The Australian superannuation industry is set to invest more than $100 billion a year offshore, according to the chief executive of the Association of Superannuation Funds of Australia, Martin Fahy.

In an interview with Investment Magazine, Fahy said he expected that 75 per cent of every new dollar coming into the industry would now be invested offshore as the Australian compulsory super industry matures after three decades of operation.

He said Australian super funds could expect to see significant increases in their offshore exposure in areas from shares and property to major infrastructure projects.

The super fund industry is now seeing annual inflows of more than $140 billion a year in contributions from employers and members.

“Around 75 cents in every new dollar of contribution needs to go offshore from a concentration risk point of view,” he said. “It’s a key requirement for us to deploy capital.”

Overcoming the home bias

He said there was always a home bias in investing as super funds began by investing money domestically. But he said that it was now clear to the sector that it needed to step up its investment offshore.

Fahy also said Australia’s franking credits had initially created a bias to investing in Australian shares for the funds.

“The next decade is going to be about deploying capital internationally, particularly into private capital,” he said.

He added that the Australian economy was proving to be too small for the $3.5 trillion sector and that Australian superfunds have long invested in shares overseas, including in tech giants Google and Apple.

But he said they were now making major investments in infrastructure overseas, as epitomised by industry fund investment vehicle IFM Investors.

“Increasingly the Australian funds are diversifying into infrastructure opportunities and renewables in Europe and the UK,” he said.

The latest statistical analysis from ASFA shows that Australian super funds now have 23 per cent of their assets in Australian-listed shares with 29 per cent in international shares.

He said he expected the international component of this would continue to increase.

“The system is starting to change. As the super fund industry is maturing, it is reducing its concentration risk of investing in Australia,” he said.

“At the theoretical level, if you were a perfectly diversified pension fund, you would invest in the world economy pro rata to the size of the economy.

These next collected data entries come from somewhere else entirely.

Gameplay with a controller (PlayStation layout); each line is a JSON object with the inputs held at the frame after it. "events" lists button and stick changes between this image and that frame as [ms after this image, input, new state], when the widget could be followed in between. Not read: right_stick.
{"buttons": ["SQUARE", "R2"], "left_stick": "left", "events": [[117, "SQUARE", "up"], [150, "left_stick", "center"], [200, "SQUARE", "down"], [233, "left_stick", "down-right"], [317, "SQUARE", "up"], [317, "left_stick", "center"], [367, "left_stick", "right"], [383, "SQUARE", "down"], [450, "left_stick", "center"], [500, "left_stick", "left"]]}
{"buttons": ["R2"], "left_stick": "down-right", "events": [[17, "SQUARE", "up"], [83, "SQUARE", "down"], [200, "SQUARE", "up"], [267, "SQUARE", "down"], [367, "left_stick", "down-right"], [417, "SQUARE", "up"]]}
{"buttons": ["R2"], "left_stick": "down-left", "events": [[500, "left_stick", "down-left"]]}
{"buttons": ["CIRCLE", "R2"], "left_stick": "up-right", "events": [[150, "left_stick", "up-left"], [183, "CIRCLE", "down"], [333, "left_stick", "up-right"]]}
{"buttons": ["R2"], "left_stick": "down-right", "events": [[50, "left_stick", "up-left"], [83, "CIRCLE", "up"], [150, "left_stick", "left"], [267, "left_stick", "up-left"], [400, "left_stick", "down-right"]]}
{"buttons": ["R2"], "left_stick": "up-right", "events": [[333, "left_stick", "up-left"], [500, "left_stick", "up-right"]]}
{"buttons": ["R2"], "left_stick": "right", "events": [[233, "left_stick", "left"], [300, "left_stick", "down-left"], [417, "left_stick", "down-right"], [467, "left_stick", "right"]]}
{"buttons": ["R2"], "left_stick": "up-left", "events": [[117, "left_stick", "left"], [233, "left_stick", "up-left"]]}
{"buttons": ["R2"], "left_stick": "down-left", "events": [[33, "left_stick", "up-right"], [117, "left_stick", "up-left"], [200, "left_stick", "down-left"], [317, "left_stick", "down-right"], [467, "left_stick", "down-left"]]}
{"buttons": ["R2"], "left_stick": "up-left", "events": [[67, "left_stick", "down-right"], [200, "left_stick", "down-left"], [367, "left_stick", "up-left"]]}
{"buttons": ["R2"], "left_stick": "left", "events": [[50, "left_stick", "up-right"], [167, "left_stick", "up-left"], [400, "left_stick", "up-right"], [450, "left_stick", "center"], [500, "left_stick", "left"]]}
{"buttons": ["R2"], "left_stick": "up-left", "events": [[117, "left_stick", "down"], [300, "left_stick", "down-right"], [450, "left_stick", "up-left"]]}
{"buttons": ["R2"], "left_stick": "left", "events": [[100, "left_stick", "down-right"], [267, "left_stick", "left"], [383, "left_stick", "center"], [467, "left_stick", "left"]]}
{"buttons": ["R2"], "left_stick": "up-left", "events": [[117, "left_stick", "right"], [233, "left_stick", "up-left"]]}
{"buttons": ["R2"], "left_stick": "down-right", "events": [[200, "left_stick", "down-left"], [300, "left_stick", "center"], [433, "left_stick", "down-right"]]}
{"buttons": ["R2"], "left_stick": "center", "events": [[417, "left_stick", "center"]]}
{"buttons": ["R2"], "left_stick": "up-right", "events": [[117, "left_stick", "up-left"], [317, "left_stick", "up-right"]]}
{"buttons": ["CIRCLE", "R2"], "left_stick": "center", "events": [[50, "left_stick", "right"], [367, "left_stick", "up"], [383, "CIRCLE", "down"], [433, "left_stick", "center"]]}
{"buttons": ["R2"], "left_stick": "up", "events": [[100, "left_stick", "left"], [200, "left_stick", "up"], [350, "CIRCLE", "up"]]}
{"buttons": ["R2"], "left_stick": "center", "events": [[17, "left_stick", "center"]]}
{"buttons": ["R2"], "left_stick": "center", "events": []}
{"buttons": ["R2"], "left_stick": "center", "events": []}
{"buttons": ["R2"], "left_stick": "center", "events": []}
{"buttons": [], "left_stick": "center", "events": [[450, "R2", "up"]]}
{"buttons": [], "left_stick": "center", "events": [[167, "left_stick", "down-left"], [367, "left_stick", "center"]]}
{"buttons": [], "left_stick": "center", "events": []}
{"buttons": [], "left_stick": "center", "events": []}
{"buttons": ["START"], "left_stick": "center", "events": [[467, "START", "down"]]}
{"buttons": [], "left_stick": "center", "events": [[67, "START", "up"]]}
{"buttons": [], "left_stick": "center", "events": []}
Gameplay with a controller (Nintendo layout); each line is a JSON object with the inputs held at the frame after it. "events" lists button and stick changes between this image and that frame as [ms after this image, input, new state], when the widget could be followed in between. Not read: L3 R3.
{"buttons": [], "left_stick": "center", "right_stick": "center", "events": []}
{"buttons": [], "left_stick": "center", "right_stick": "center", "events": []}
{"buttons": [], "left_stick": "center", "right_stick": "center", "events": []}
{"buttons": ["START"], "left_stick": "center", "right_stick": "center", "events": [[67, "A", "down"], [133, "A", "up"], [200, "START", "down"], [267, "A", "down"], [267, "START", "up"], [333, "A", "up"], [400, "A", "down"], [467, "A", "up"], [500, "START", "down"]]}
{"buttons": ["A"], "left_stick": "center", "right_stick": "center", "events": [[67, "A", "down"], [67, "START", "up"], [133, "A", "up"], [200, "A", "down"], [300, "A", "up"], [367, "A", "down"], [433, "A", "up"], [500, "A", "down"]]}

“You do have to have a well-considered and appropriate home bias.”

Canadian pension funds leading the way

But he said that the sector was now realising the importance of diversifying risk.

“What we are now looking at is how do we take our footprint offshore to North America and Europe? And what role will Asia play in our deployment of capital?” he said.

Fahy said Australian super funds were learning from the example of the big Canadian pension funds which began moving offshore some 15 years ago.

“Their international journey began about a decade or so before ours,” he said.

He added the Canadian pension funds were active investors in the Australian market, often partnering with local investors and local super funds.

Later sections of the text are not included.